Apokalypse vorvorgestern

In Terry Gilliams „12 Monkeys“ (Wettbewerb) muß Bruce Willis durch die Zeit reisen, um zu ermitteln, warum und ab wann alles schief lief  ■ Von Harald Fricke

Im Vorspann verkündet eine Notiz, daß die Menschheit 1997 durch einen Virus ausgerottet werden wird und Tiere die Erde wieder beherrschen werden. Es ist eine überaus christliche Botschaft, wie man sie sonst nur von Sekten, abwegigen Religionsstiftern und militanten Vegetariern kennt. Oder aus Science-Fiction- Filmen. In „Twelve Monkeys“ stammt sie aus dem Tagebuch eines paranoiden Schizophrenikers, der in einer ziemlich altmodischen, an die Salpetrière erinnernden Anstalt einsitzt, wo man Menschen noch in Gummizellen sperrt.

Von depressiven High-Tech- Phantasien a la „Blade Runner“ oder „Solaris“ trennt „Twelve Monkeys“ außer ein bißchen Humor nicht viel. Man schaut der Welt beim Sterben zu, sieht wie sich eine ungeschickte Liebesstory zwischen dem Patienten und seiner Ärztin entwickelt, die zum Ende beide durchdrehen.
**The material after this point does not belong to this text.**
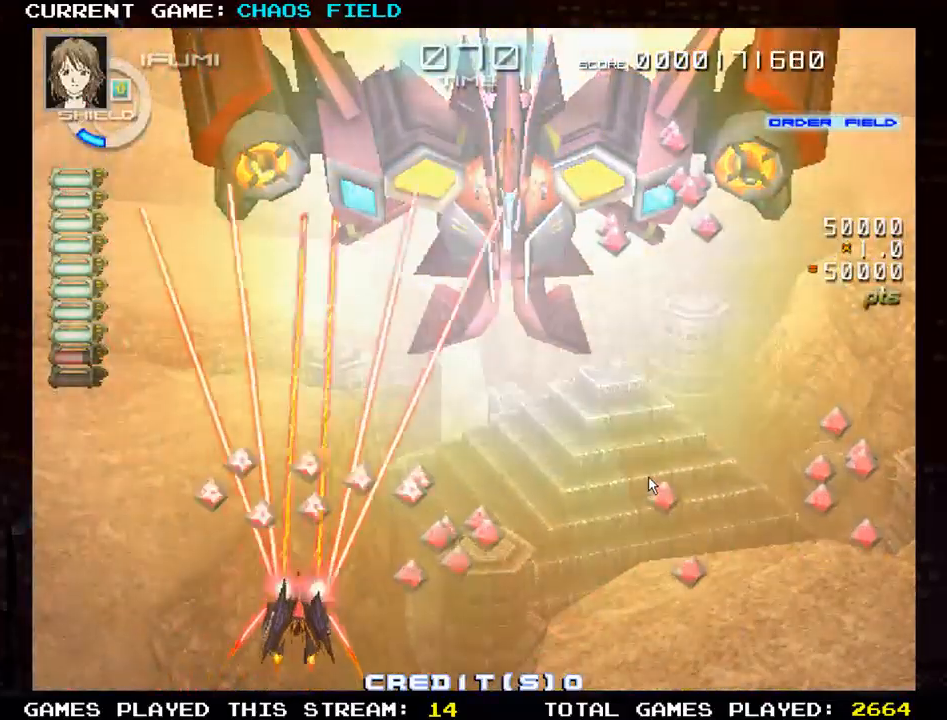
{"buttons": [], "left_stick": "down-right", "events": [[16, "SQUARE", "down"], [100, "SQUARE", "up"], [133, "left_stick", "center"], [200, "SQUARE", "down"], [200, "left_stick", "down-right"], [266, "SQUARE", "up"]]}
Daß Terry Gilliam, der Regisseur von „Time Bandits“ und „Brazil“ und ehemalige Mitkomiker der Monty-Python-Gruppe, sich auf eine solche Schlidderfahrt zwischen Gottesfurcht, Straßenkrieg, und Psychotrash eingelassen hat, hat eine höchst cineastische Vorgeschichte. „Twelve Monkeys“ basiert auf einem 27minütigen Kurzfilm von Chris Marker. „La Jetée“ wurde 1962 gedreht, ohne Handlung, nur als Abfolge von schwarzweißen Fotografien: Reisen durch Psyche und Erinnerung, Arbeit mit dem Material der Zeit – Leiris, Lacan, you name it.
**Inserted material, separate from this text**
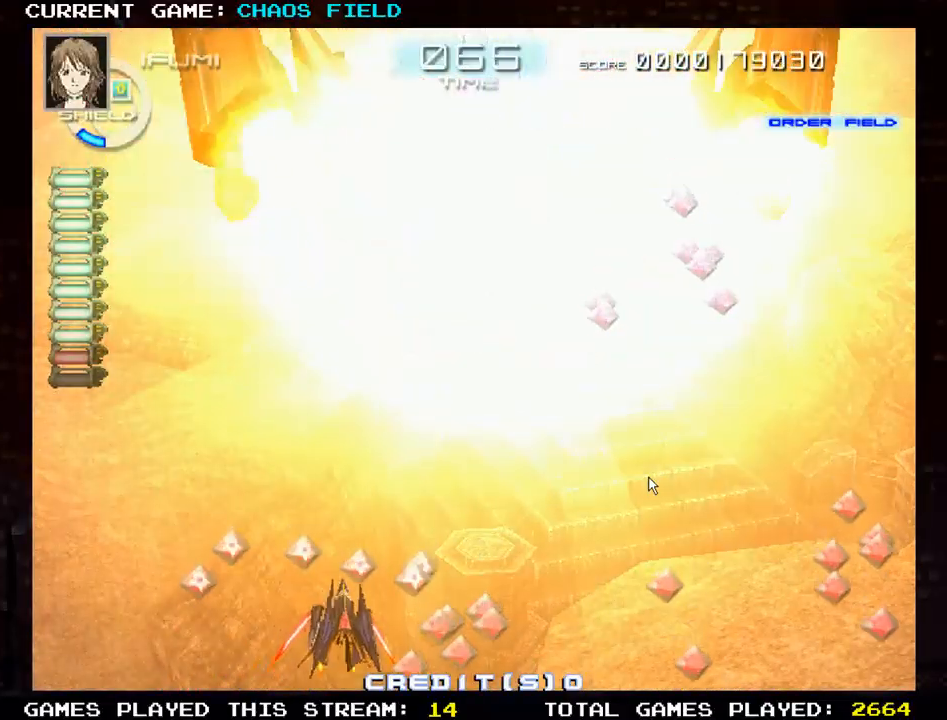
{"buttons": [], "left_stick": "right", "events": [[83, "left_stick", "right"]]}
Gilliam war vor allem von dem traumatischen Schluß der Story beeindruckt: „Genau das gefiel mir: Ein Film für kluge Leute“. Wie aber paßt nun ein Klotzkopf wie Bruce Willis in dieses Hochschul-Szenario? Willis spielt eine mackerhafte, unberechenbare Figur, die langsam stirbt. Dann entwickelte sich das ganze allerdings sehr viel menschelnder als im üblichen Action-Gewerbe: „Was Bruce zusätzlich in die Rolle einbrachte, war das Gebaren eines verschüchterten Kindes, das in einer fremden Welt verloren ist. Diese Verletzlichkeit hat er zuletzt in ,Stirb langsam III‘ gezeigt, als er zu weinen begann, während er Glassplitter aus seinem Fuß entfernen mußte und dabei mit seiner Frau telefonierte. Und seine schönsten Momente in ,Twelve Monkeys‘ hat er meines Erachtens, wenn er völlig kindlich und ekstatisch wird, und es dabei noch fertigbringt, wie ein irrer Derwisch zu grinsen.“

Dazu hat Willis als Sträfling James Cole genügend Gelegenheiten: Er lebt in einem aus rostigem Stahlmüll zusammengeschusterten Knast unter der Erde, darüber liegt ein allmählich zerbröckelndes Philadelphia, das im Jahr 2035 von Bären, Löwen und Exoten bevölkert wird. Die Weissagung des Schizos hat sich also eingestellt. Ab und an wird ein Gefangener als Versuchskaninchen auf der Oberfläche ausgesetzt. Cole kehrt lebend zurück und so schickt man ihn auf eine weit verschlungenere Mission: Er soll per Zeitreise in der Vergangenheit auskundschaften, wie es zu der Katastrophe gekommen ist, damit man in der zukünftigen Gegenwart ein Anti-Serum herstellen kann. Willis wird in eine Scannerröhre geschoben — und ab geht die Post.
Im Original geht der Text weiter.